#### READING PASSAGE:
- - - -

Question

$\displaystyle \sf \purple{\lim_{n \to \infty} \frac{1}{n} \biggl \{ \displaystyle{\sf \prod_{r = 1} ^{n}} \sf (m + r) \biggl \} {}^{ \frac{1}{n} } }$

$\huge \dag \sf{No \: Spam}$​

Answer 1

Answer:

$\large\underline{\sf{Solution-}}$

Given expression is

$\rm :\longmapsto\:\displaystyle \sf {\lim_{n \to \infty} \frac{1}{n} \biggl \{ \displaystyle{\sf \prod_{r = 1} ^{n}} \sf (m + r) \biggl \} {}^{ \frac{1}{n} } }$

Let assume that

$\rm :\longmapsto\:y = \displaystyle \sf {\lim_{n \to \infty} \frac{1}{n} \biggl \{ \displaystyle{\sf \prod_{r = 1} ^{n}} \sf (m + r) \biggl \} {}^{ \frac{1}{n} } }$

can be rewritten as

$\rm :\longmapsto\:y = \displaystyle \lim_{n \to \infty} \frac{1}{n} \biggl \{ (m + 1)(m + 2). \: . \: . \: .(m + n) \bigg\} {}^{ \dfrac{1}{n} }$

$\rm :\longmapsto\:y = \displaystyle \lim_{n \to \infty}\biggl \{ \dfrac{(m + 1)(m + 2). \: . \: . \: .(m + n)}{ {n}^{n} } \bigg\} {}^{ \dfrac{1}{n} }$

can be further rewritten as

$\rm :\longmapsto\:y = \displaystyle \lim_{n \to \infty}\biggl \{ \dfrac{(m + 1)(m + 2). \: . \: . \: .(m + n)}{n.n....n} \bigg\} {}^{ \dfrac{1}{n} }$

$\rm :\longmapsto\:y = \displaystyle \lim_{n \to \infty}\biggl \{\dfrac{m + 1}{n} .\dfrac{m + 2}{n} - - -\dfrac{m + n}{n} \bigg\} {}^{ \dfrac{1}{n} }$

Now, taking log on both sides, we get

$\rm :\longmapsto\:logy = log\displaystyle \lim_{n \to \infty}\biggl \{\dfrac{m + 1}{n} .\dfrac{m + 2}{n} - - -\dfrac{m + n}{n} \bigg\} {}^{ \dfrac{1}{n} }$

$\rm :\longmapsto\:logy = \displaystyle \lim_{n \to \infty}log\biggl \{\dfrac{m + 1}{n} .\dfrac{m + 2}{n} - - -\dfrac{m + n}{n} \bigg\} {}^{ \dfrac{1}{n} }$

$\rm :\longmapsto\:logy = \displaystyle \lim_{n \to \infty}log\biggl \{\dfrac{m + 1}{n} .\dfrac{m + 2}{n} - - -\dfrac{m + n}{n} \bigg\} {}^{ \dfrac{1}{n} }$

$\rm :\longmapsto\:logy = \displaystyle \lim_{n \to \infty} \frac{1}{n} log\biggl \{\dfrac{m + 1}{n} .\dfrac{m + 2}{n} - - -\dfrac{m + n}{n} \bigg\} {}^{}$

$\rm :\longmapsto\:logy = \displaystyle \lim_{n \to \infty} \frac{1}{n} \biggl \{log\dfrac{m + 1}{n} + log\dfrac{m + 2}{n} + - - log\dfrac{m + n}{n} \bigg\} {}^{}$

which can be rewritten as

$\rm :\longmapsto\:logy = \displaystyle \lim_{n \to \infty} \frac{1}{n} \displaystyle\sum_{r=1}^n\biggl \{log\dfrac{m + r}{n} \bigg\}$

Now, We consider 3 different cases.

- - - -

#### SUPPLIED DATA:
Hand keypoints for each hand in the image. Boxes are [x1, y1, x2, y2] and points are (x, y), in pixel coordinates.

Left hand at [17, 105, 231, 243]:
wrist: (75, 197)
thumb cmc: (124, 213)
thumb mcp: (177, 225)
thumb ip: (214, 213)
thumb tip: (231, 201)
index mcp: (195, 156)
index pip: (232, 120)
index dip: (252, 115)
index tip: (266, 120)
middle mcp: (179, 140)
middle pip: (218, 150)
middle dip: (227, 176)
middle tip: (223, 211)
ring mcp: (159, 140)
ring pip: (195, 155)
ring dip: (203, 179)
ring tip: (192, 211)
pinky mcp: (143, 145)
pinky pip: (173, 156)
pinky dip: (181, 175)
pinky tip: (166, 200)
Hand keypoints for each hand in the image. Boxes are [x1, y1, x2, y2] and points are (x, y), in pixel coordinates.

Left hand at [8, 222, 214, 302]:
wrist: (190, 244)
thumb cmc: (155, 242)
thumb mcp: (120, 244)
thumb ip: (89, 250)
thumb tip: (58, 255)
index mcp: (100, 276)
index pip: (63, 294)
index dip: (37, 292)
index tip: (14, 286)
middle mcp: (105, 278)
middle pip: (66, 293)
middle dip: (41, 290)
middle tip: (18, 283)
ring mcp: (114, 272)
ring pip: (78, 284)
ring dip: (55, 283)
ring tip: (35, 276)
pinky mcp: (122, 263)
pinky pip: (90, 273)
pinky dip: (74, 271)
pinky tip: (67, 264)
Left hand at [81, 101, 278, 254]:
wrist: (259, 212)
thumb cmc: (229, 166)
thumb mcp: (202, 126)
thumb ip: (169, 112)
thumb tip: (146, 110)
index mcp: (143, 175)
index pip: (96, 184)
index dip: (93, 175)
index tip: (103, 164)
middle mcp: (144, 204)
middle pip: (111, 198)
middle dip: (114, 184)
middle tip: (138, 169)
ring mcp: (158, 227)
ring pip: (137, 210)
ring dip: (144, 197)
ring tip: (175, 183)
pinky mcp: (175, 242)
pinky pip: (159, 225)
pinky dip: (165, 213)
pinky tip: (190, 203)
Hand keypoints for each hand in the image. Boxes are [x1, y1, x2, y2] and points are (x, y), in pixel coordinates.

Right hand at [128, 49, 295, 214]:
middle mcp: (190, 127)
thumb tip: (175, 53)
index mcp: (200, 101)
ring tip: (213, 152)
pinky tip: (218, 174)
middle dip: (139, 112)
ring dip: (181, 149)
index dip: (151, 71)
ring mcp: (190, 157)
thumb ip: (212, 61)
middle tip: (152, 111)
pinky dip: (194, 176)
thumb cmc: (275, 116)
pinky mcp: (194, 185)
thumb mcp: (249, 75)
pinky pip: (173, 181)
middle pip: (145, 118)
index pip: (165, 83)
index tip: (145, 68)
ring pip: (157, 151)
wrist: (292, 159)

- - - -

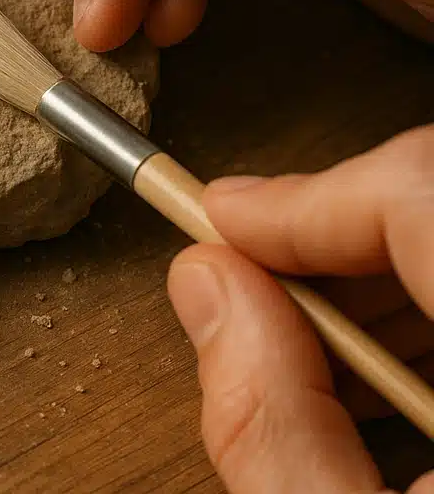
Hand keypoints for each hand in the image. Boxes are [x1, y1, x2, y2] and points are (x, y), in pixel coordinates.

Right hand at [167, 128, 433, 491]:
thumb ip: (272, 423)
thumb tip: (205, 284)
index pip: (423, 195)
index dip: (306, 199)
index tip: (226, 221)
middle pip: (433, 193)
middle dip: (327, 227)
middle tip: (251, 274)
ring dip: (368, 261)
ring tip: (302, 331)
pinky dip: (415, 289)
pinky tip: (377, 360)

- - - -

#### EXPLORE THE MATERIAL:
1 > Answer these questions about the limit thread:
(a) What letter does the solution use for the given expression when it first gives it a name?
(b) What does the solution do to both sides of the equation right after it writes the expression as a product of fractions over n?
(c) How many different cases does the solution say it will consider?
2 > Write the next part of the limit solution, starting after its final line about considering 3 different cases.

#### TASK-BY-TASK OUTPUTS:
1 >
(a) y
(b) It takes the log of both sides.
(c) 3

2 >
Case :- 1 When m = n

The above expression can be rewritten as

$\rm :\longmapsto\:logy = \displaystyle \lim_{n \to \infty} \frac{1}{n} \displaystyle\sum_{r=1}^n\biggl \{log\dfrac{n + r}{n} \bigg\}$

$\rm :\longmapsto\:logy = \displaystyle \lim_{n \to \infty} \frac{1}{n} \displaystyle\sum_{r=1}^nlog\biggl \{1 + \dfrac{r}{n} \bigg\}$

Now, using Limit as a sum from definite integrals, we have

$\rm :\longmapsto\:logy = \displaystyle\int_{0}^1log\biggl \{1 + x \bigg\} \: dx$

Now, to evaluate this integral, we use Method of Substitution.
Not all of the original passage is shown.